Но если для Драгоманова этот мотив был не единственный и, может быть, не главный, то для остальных украинофилов, ездивших в Галицию, он был главным. Поездки туда начались задолго до указа 1876 г., даже до валуевского запрета 1863 г. И печататься там начали до этих запретов. Печаталась прежде всего та категория авторов, которая ни под один из запретительных указов не подпадала,— беллетристы. Это лучшее свидетельство несправедливости мнения, будто перенесение центра деятельности «за кордон» было результатом преследований царского правительства.
Поведение беллетристов Драгоманов объясняет их бездарностью. Ни Чайченко, ни Конисского, ни Панаса Мирного, ни Левицкого-Нечуя никто на Украине не читал. Некоторые из них, как Конисский, испробовали все способы в погоне за популярностью — сотрудничали со всеми русскими политическими лагерями, от крайних монархистов до социалистов, но нигде не добились похвал своим талантам. В Галиции, где они решили попробовать счастья, их тоже не читали, но галицийская пресса по дипломатическим соображениям встретила их ласково. Они-то и стали на Украине глашатаями лозунга о Галиции как втором отечестве.
В то время как Герцен, с которым Драгоманова часто сравнивают, покинув Россию, обрел в ней свою читательскую аудиторию и сделался на родине не просто силой, но «властью»,— Драгоманова на Украине забыли. Произошло это отчасти из-за ложного шага, выразившегося в избрании полем деятельности Галиции, но главным образом потому, что лишив днепровскую группу своего «социалистического» руководства, он оставил ее один на один с «Историей русов», с кобзарскими «думами», с казачьими легендами. Казакомания заступила место социализма. Все реже стали говорить о «федерально-демократическом панславизме» и все чаще — спивать про Сагайдачного. Кирилло-мефодиевская фразеология понемногу вышла из употребления. То была расплата за страстное желание видеть в Запорожской Сечи «коммуну», а в гетманском уряде — образец европейской демократии. Продолжительное воспевание|201: Наливаек, Дорошенок, Мазеп и Полуботков как рыцарей свободы, внедрявшаяся десятилетиями ненависть к Москве не прошли бесследно. Драгоманову не на кого было пенять, он сам вырос казакоманом. Наряду с высококультурными, учеными страницами в его сочинениях встречаются вульгарные возмущения по поводу раздачи панам пустых степных пространств, «принадлежавших» Запорожской Сечи, а также жалобы на обрусение малороссов, вызванное будто бы «грубым давлением государственной власти». Ни одного примера давления не приводится, но утверждение высказывается категоричное.

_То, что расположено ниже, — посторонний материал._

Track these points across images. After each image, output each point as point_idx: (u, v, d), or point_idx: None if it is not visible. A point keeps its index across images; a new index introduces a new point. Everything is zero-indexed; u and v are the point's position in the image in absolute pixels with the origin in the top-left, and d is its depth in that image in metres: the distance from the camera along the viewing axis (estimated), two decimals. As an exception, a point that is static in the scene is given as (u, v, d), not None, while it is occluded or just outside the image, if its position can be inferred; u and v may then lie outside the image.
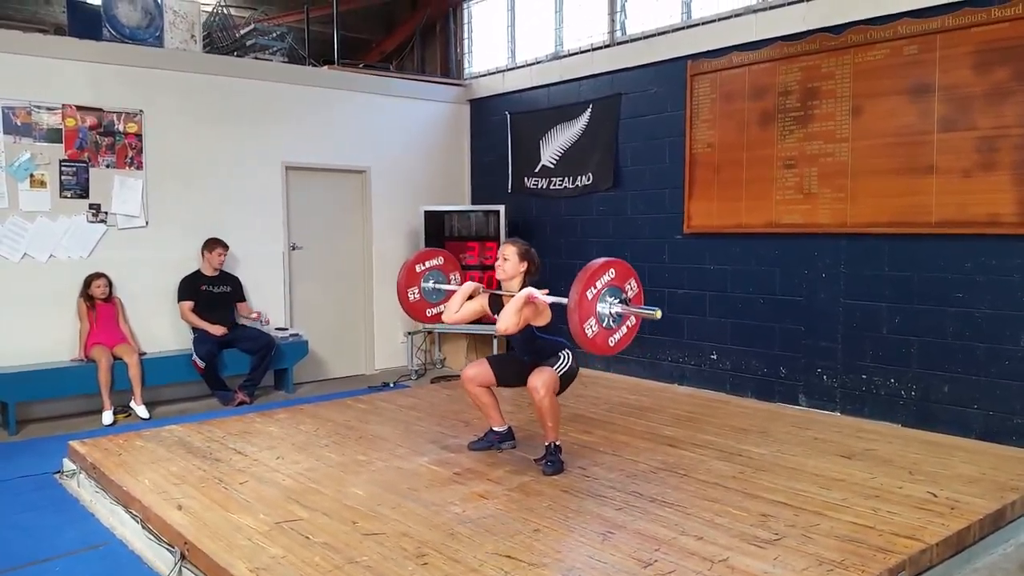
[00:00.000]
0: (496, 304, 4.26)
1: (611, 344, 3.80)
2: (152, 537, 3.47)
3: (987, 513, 3.45)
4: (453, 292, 4.47)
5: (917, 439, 4.73)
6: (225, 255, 6.70)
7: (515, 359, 4.34)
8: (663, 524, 3.33)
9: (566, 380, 4.15)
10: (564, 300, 3.70)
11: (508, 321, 3.96)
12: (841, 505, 3.54)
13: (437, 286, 4.84)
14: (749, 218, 6.07)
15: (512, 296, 4.07)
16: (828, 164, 5.59)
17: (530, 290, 4.00)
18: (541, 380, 4.00)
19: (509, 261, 4.16)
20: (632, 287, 3.88)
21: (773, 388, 6.00)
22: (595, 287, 3.69)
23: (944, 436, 4.83)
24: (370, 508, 3.53)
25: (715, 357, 6.40)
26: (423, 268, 4.82)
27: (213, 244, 6.66)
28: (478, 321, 4.61)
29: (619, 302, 3.76)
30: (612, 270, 3.76)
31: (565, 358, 4.13)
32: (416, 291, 4.79)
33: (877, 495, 3.67)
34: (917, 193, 5.15)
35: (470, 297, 4.33)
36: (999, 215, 4.82)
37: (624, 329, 3.85)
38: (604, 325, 3.73)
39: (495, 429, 4.47)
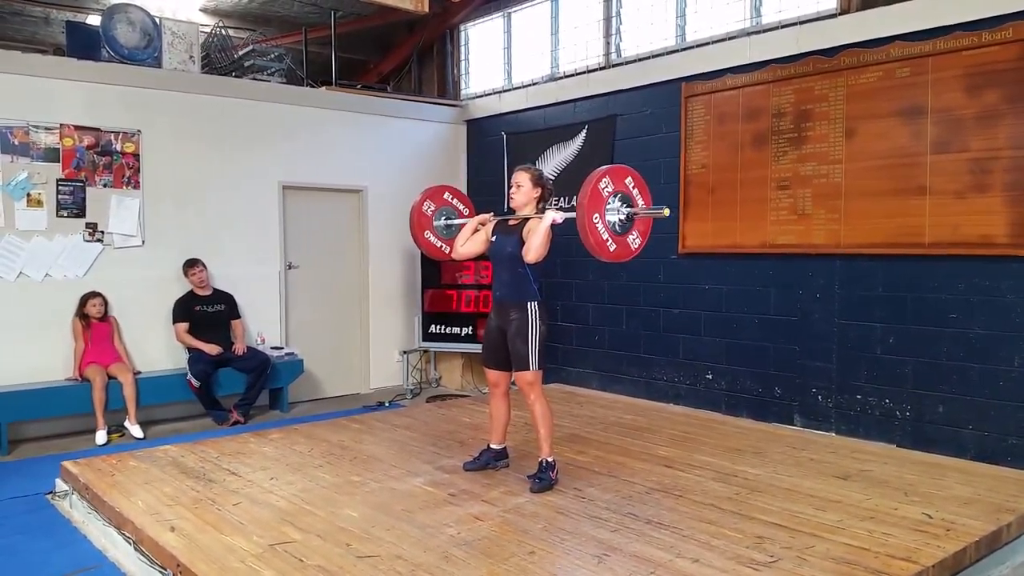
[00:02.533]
0: (502, 228, 4.24)
1: (633, 247, 3.96)
2: (145, 559, 3.45)
3: (983, 535, 3.44)
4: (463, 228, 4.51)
5: (912, 460, 4.72)
6: (204, 271, 6.68)
7: (490, 335, 4.27)
8: (659, 546, 3.31)
9: (542, 341, 4.13)
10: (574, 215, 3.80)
11: (539, 251, 3.97)
12: (837, 527, 3.53)
13: (449, 222, 4.83)
14: (744, 239, 6.10)
15: (525, 219, 4.10)
16: (822, 185, 5.63)
17: (554, 214, 4.01)
18: (525, 389, 4.11)
19: (523, 188, 4.17)
20: (630, 184, 3.96)
21: (768, 408, 6.00)
22: (601, 188, 3.80)
23: (939, 457, 4.82)
24: (364, 530, 3.51)
25: (710, 377, 6.41)
26: (431, 209, 4.80)
27: (189, 265, 6.65)
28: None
29: (626, 206, 3.86)
30: (607, 178, 3.85)
31: (532, 318, 4.09)
32: (431, 233, 4.77)
33: (873, 516, 3.66)
34: (910, 214, 5.18)
35: (478, 231, 4.36)
36: (992, 236, 4.85)
37: (636, 234, 3.98)
38: (616, 232, 3.86)
39: (492, 447, 4.45)
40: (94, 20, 7.81)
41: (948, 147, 5.03)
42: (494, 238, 4.27)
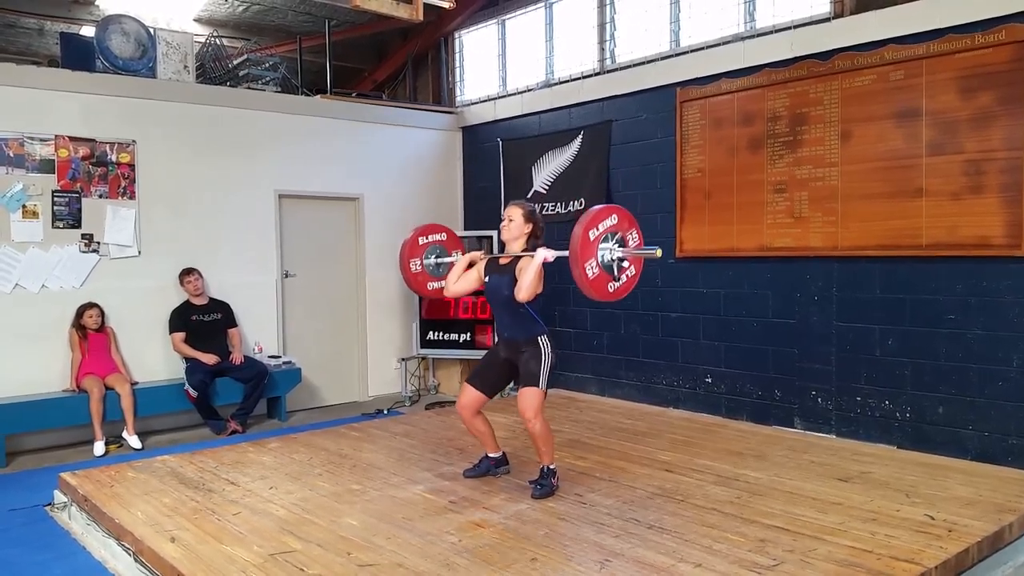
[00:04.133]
0: (494, 267, 4.21)
1: (611, 290, 3.90)
2: (145, 570, 3.43)
3: (985, 535, 3.44)
4: (453, 263, 4.52)
5: (913, 461, 4.72)
6: (199, 280, 6.66)
7: (493, 359, 4.28)
8: (661, 551, 3.30)
9: (550, 374, 4.12)
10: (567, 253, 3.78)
11: (531, 290, 3.92)
12: (839, 529, 3.53)
13: (439, 260, 4.83)
14: (741, 242, 6.11)
15: (516, 257, 4.08)
16: (818, 188, 5.64)
17: (545, 252, 3.98)
18: (528, 404, 4.01)
19: (514, 222, 4.14)
20: (634, 237, 3.96)
21: (768, 411, 6.00)
22: (597, 229, 3.77)
23: (940, 458, 4.82)
24: (365, 539, 3.49)
25: (710, 380, 6.40)
26: (426, 241, 4.81)
27: (185, 274, 6.63)
28: (479, 292, 4.53)
29: (619, 246, 3.85)
30: (614, 215, 3.86)
31: (544, 348, 4.09)
32: (418, 263, 4.77)
33: (875, 518, 3.65)
34: (907, 216, 5.19)
35: (470, 267, 4.33)
36: (989, 237, 4.86)
37: (624, 277, 3.94)
38: (605, 269, 3.82)
39: (490, 455, 4.45)
40: (88, 31, 7.80)
41: (943, 149, 5.04)
42: (487, 279, 4.22)
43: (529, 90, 7.97)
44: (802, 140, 5.72)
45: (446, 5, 6.31)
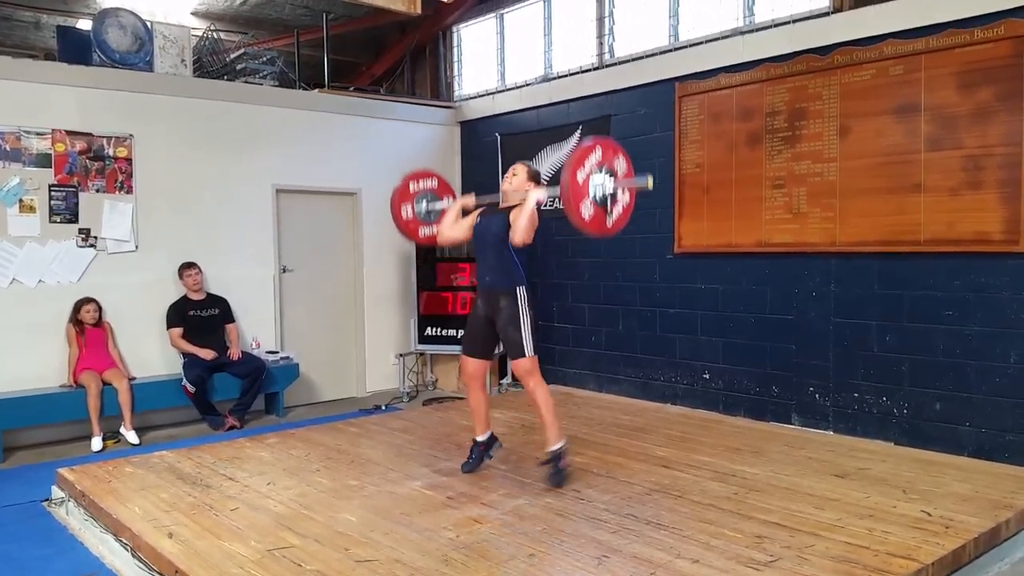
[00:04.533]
0: (488, 211, 4.25)
1: (609, 224, 3.93)
2: (143, 566, 3.43)
3: (982, 532, 3.45)
4: (444, 209, 4.60)
5: (910, 457, 4.73)
6: (198, 274, 6.66)
7: (476, 322, 4.27)
8: (659, 547, 3.31)
9: (534, 325, 4.12)
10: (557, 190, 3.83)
11: (526, 232, 3.97)
12: (836, 525, 3.53)
13: (431, 207, 4.83)
14: (739, 237, 6.10)
15: (510, 207, 4.11)
16: (817, 184, 5.63)
17: (538, 193, 4.04)
18: (522, 374, 4.09)
19: (518, 176, 4.20)
20: (621, 163, 3.96)
21: (766, 407, 6.00)
22: (584, 167, 3.79)
23: (937, 454, 4.83)
24: (362, 534, 3.49)
25: (707, 376, 6.41)
26: (417, 188, 4.80)
27: (184, 268, 6.63)
28: None
29: (610, 178, 3.87)
30: (598, 149, 3.87)
31: (521, 303, 4.09)
32: (409, 209, 4.77)
33: (871, 515, 3.66)
34: (905, 212, 5.19)
35: (465, 214, 4.36)
36: (987, 233, 4.86)
37: (620, 208, 3.96)
38: (599, 205, 3.85)
39: (479, 439, 4.41)
40: (85, 24, 7.77)
41: (942, 144, 5.04)
42: (478, 220, 4.25)
43: (528, 84, 7.96)
44: (801, 135, 5.71)
45: (444, -2, 6.29)
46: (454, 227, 4.39)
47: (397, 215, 4.78)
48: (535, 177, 4.24)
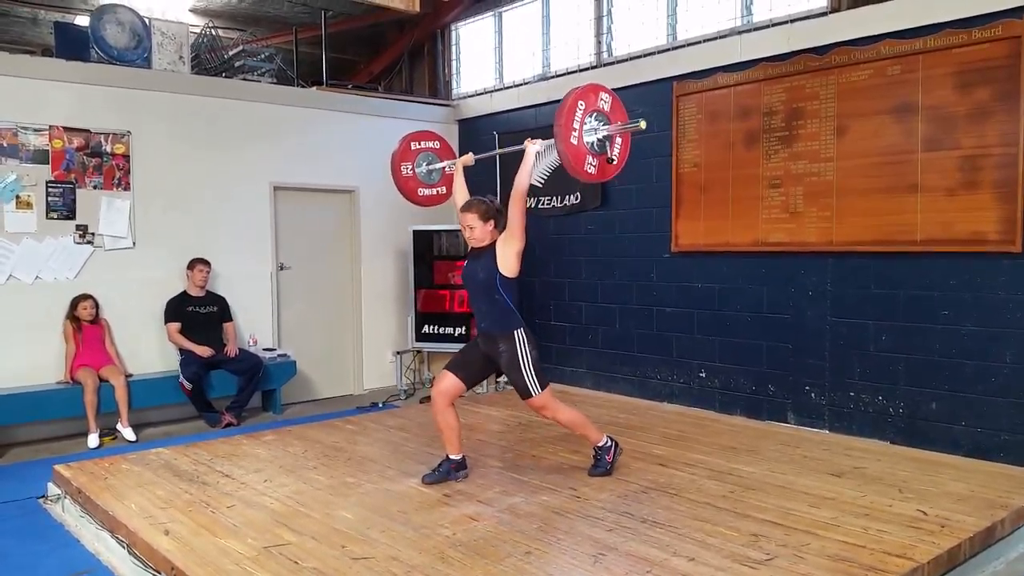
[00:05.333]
0: (471, 254, 4.21)
1: (613, 166, 4.02)
2: (138, 563, 3.43)
3: (977, 531, 3.46)
4: (447, 173, 4.74)
5: (906, 456, 4.74)
6: (207, 272, 6.67)
7: (474, 352, 4.20)
8: (655, 545, 3.31)
9: (536, 362, 4.04)
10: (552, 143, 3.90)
11: (526, 182, 4.04)
12: (831, 524, 3.54)
13: (431, 167, 4.86)
14: (736, 237, 6.11)
15: (489, 247, 4.07)
16: (813, 183, 5.64)
17: (534, 146, 4.12)
18: (541, 409, 4.13)
19: (475, 229, 4.03)
20: (606, 100, 3.99)
21: (762, 406, 6.01)
22: (576, 129, 3.84)
23: (933, 453, 4.84)
24: (359, 532, 3.50)
25: (704, 375, 6.42)
26: (419, 147, 4.83)
27: (194, 263, 6.64)
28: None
29: (603, 125, 3.91)
30: (581, 102, 3.89)
31: (520, 346, 4.01)
32: (409, 167, 4.79)
33: (867, 513, 3.67)
34: (902, 212, 5.20)
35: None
36: (983, 233, 4.87)
37: (617, 152, 4.03)
38: (599, 154, 3.91)
39: (451, 457, 4.22)
40: (83, 21, 7.76)
41: (939, 144, 5.05)
42: (465, 264, 4.21)
43: (526, 83, 7.95)
44: (798, 135, 5.72)
45: (442, -4, 6.29)
46: (465, 192, 4.41)
47: (397, 173, 4.78)
48: (486, 212, 4.05)
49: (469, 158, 4.58)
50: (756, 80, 5.93)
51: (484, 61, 8.59)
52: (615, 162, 4.03)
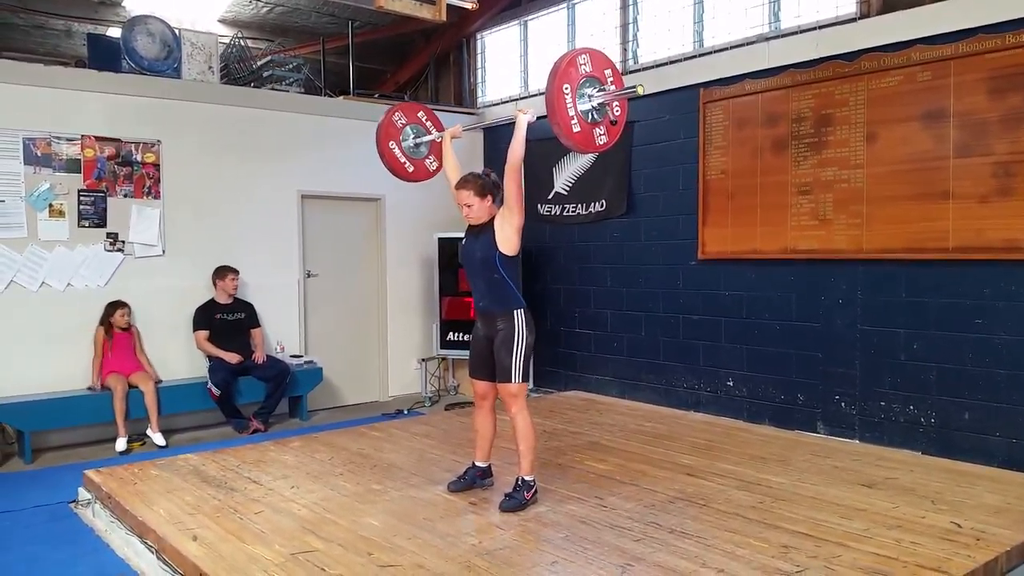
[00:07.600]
0: (470, 231, 4.09)
1: (599, 142, 3.83)
2: (167, 568, 3.45)
3: (1014, 544, 3.38)
4: (434, 142, 4.64)
5: (939, 467, 4.65)
6: (237, 280, 6.74)
7: (478, 345, 4.06)
8: (683, 556, 3.28)
9: (528, 351, 3.93)
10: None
11: (520, 153, 3.97)
12: (863, 536, 3.48)
13: (418, 140, 4.74)
14: (764, 244, 6.05)
15: (488, 224, 3.98)
16: (843, 190, 5.58)
17: (526, 117, 4.00)
18: (507, 399, 3.91)
19: (474, 207, 3.94)
20: (585, 62, 3.77)
21: (791, 415, 5.94)
22: (571, 114, 3.67)
23: (966, 464, 4.74)
24: (386, 539, 3.50)
25: (731, 384, 6.36)
26: (403, 121, 4.70)
27: (224, 271, 6.70)
28: None
29: (597, 91, 3.74)
30: (566, 85, 3.67)
31: (518, 327, 3.90)
32: (395, 144, 4.67)
33: (900, 525, 3.60)
34: (933, 219, 5.12)
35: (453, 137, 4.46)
36: (1017, 240, 4.78)
37: (615, 118, 3.85)
38: (601, 121, 3.74)
39: (478, 464, 4.20)
40: (115, 32, 7.88)
41: (971, 151, 4.97)
42: (463, 242, 4.09)
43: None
44: (827, 141, 5.66)
45: (468, 6, 6.32)
46: (456, 166, 4.35)
47: (384, 150, 4.66)
48: (483, 187, 3.97)
49: (458, 129, 4.48)
50: (784, 87, 5.89)
51: (510, 69, 8.61)
52: (617, 123, 3.85)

С поразительной для ученого человека слепотой он полагал, что светлая память о гетманщине до сих пор живет в народе и что нет лучшего средства восстановить украинского крестьянина против самодержавия, как напомнить ему эту эпоху свобод и процветания. Он даже набросал проект прокламации к крестьянам: «…у нас были вольные люди, казаки, которые владели своею землею и управлялись громадами и выборными старшинами; все украинцы хотели быть такими казаками и восстали из-за того против польских панов и их короля; на беду только, старшина казацкая и многие казаки не сумели удержаться в согласии с простыми селянами, а потому казакам пришлось искать себе помощи против польской державы у московских царей, и поступили под московскую державу, впрочем не как рабы, а как союзники, с тем, чтоб управляться у себя дома по своей воле и обычаям. Цари же московские начали с того, что поставили у нас своих чиновников, не уважавших наших вольностей, ни казацких, ни мещанских, а потом поделили Украину с Польшей, уничтожили все вольности украинские, казацкие, мещанские и крестьянские, затем цари московские раздали украинскую землю своим слугам украинским и чужим, закрепостили крестьян, ввели ‹всякие› подати и рекрутчину, уничтожили почти все школы, а в оставшихся запретили учить на нашем языке, завели нам казенных, невыборных попов, пустили к нам вновь еврейских арендаторов, шинкарей и ростовщиков, которых было выгнали казаки,— да еще отдали на корм этим евреям только нашу землю, запретив|202: им жить в земле московской… Теперь… хотим мы быть все вновь равными и вольными казаками…» [163]*
Если принять во внимание, что писано это в 1880 г., двадцать лет спустя после освобождения крестьян, когда, чтобы быть вольным, вовсе не обязательно было становиться казаком, то курьезность исторического маскарада станет особенно ясна.